And so it isn’t much but I keep writing, and I try to be as honest as I can without hurting the innocent. I change names and yada yada a fact or two rather than embarrassing someone, but overall I put it out there as straight as I can. That’s the only way that I know how to do this, and that is what has shut me down for the bulk of my adult life – what if someone is hurt by what I write? As soon as that thought enters my head I panic and start looking for a nail on which to hang up my cleats.
That might be the hardest thing about writing — surrendering one’s dignity in order to reclaim one’s dignity. We spend our lives creating personae — the business James, the father James, the child James — each one meticulously crafted to satisfy a specific audience, each one just a little bit of a sell out. That is neither complaint nor criticism, just observation. Without these personae we wouldn’t be able to navigate adult life. Different audiences demand different characters, so to speak. But good writing requires setting those masks aside, letting one’s guard down. It’s almost an unspoken contract between writer and reader: If you promise to read this with an open mind then I must promise not to con you with another plastic persona. If you wanted two-dimensional characters you would watch television rather than read.
My kids and I were having dinner recently when my son said, “You know who is a beautiful woman? Beyonce.”
“Just remember: she poops, too,” his sister replied.
And there it is — the difference between art and entertainment, fact and fantasy. The character named “Beyonce” as portrayed by the person named Beyonce is flawless. She is beautiful and talented and perfect and completely devoid of an asshole because she isn’t real. She is a character, or maybe a caricature — a product that entertains us.
I can’t relate to that. I agree that she is beautiful, but her music bounces off of me like raindrops. I don’t know anything more about myself after sitting through “Single Ladies.” Maybe that song speaks to someone, I don’t know. I’m not exactly Beyonce’s target demographic.
But the character “Pete Townshend” as portrayed by the person named Pete Townshend is confused, absolute, angry, happy, scared, fearless, arrogant, insecure, desperate and without a care. I believe that “Pete” is Pete, that his experiences are real and thus I can relate to them. “When I look at the hole in your coat / I have to love you more.” I get that. “To catch you I’m gonna run and never stop” — I feel that way often. I connect with Pete, so I put his work (well, most of it) in the “art” rather than the “entertainment” bucket.
And so the march toward death continues, everyday a coin toss with a 50/50 shot at headstones. Meanwhile I’m too goddamned foolish to know how to do anything other than write the character named “James” as close to the actual person named James as I honestly can.
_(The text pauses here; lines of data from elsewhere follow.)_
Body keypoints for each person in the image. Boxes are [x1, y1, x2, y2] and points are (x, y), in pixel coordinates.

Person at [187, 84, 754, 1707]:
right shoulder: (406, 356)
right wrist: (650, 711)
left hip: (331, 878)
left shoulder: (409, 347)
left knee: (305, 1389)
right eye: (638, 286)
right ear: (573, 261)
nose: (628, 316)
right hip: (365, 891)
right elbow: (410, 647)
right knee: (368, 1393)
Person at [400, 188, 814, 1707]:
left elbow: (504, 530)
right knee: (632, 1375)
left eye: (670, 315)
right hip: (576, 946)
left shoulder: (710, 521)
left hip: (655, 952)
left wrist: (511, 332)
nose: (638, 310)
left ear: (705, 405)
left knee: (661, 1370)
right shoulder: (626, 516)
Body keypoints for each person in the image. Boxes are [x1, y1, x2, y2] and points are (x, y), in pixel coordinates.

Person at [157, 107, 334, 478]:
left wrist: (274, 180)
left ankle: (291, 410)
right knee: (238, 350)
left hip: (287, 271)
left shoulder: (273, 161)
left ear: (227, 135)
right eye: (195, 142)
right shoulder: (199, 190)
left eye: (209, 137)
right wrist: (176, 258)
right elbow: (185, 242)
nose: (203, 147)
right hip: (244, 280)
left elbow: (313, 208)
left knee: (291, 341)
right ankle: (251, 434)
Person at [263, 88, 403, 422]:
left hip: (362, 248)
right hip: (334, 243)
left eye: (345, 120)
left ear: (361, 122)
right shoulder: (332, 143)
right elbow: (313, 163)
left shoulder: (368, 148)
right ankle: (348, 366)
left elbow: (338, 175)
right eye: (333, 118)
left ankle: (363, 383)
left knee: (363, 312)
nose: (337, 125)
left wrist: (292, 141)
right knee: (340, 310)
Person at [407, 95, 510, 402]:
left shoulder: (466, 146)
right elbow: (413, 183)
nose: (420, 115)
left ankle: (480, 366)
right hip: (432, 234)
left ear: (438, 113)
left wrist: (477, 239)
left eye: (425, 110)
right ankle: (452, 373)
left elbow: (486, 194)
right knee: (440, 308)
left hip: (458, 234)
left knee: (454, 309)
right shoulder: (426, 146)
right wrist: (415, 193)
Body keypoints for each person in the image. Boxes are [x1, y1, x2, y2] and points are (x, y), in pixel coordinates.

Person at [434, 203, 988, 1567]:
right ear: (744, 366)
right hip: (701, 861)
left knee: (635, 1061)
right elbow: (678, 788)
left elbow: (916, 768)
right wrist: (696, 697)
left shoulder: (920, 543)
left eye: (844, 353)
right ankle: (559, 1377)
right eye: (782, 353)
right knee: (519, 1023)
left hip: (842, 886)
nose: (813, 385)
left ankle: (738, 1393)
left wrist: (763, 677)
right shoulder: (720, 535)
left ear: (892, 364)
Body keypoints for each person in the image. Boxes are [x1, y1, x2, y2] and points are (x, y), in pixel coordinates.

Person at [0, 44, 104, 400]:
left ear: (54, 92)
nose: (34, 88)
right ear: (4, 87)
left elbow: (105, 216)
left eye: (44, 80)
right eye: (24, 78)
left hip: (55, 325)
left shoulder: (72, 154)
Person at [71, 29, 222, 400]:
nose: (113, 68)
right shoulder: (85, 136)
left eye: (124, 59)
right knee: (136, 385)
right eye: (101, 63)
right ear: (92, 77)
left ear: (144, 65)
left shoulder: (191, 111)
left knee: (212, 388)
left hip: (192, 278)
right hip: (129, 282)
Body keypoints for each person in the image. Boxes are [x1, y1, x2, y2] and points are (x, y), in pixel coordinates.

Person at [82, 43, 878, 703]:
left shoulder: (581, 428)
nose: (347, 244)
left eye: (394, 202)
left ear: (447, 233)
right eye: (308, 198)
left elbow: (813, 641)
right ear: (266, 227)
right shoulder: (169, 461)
I don’t know any other way to stay alive forever for my kids, nor do I know how else to give you something real with which you hopefully can connect. If I can’t be honest then I can’t write, it’s just that simple. Also, I’d look awful in one of those Beyonce dresses.
As for Death? Come and get it you big, hairy motherfucker. You haven’t scared me for a long time. There’s nothing you can do to me that I haven’t put myself through a thousand times already. Besides, I know your secret, you ugly bastard. You poop, too.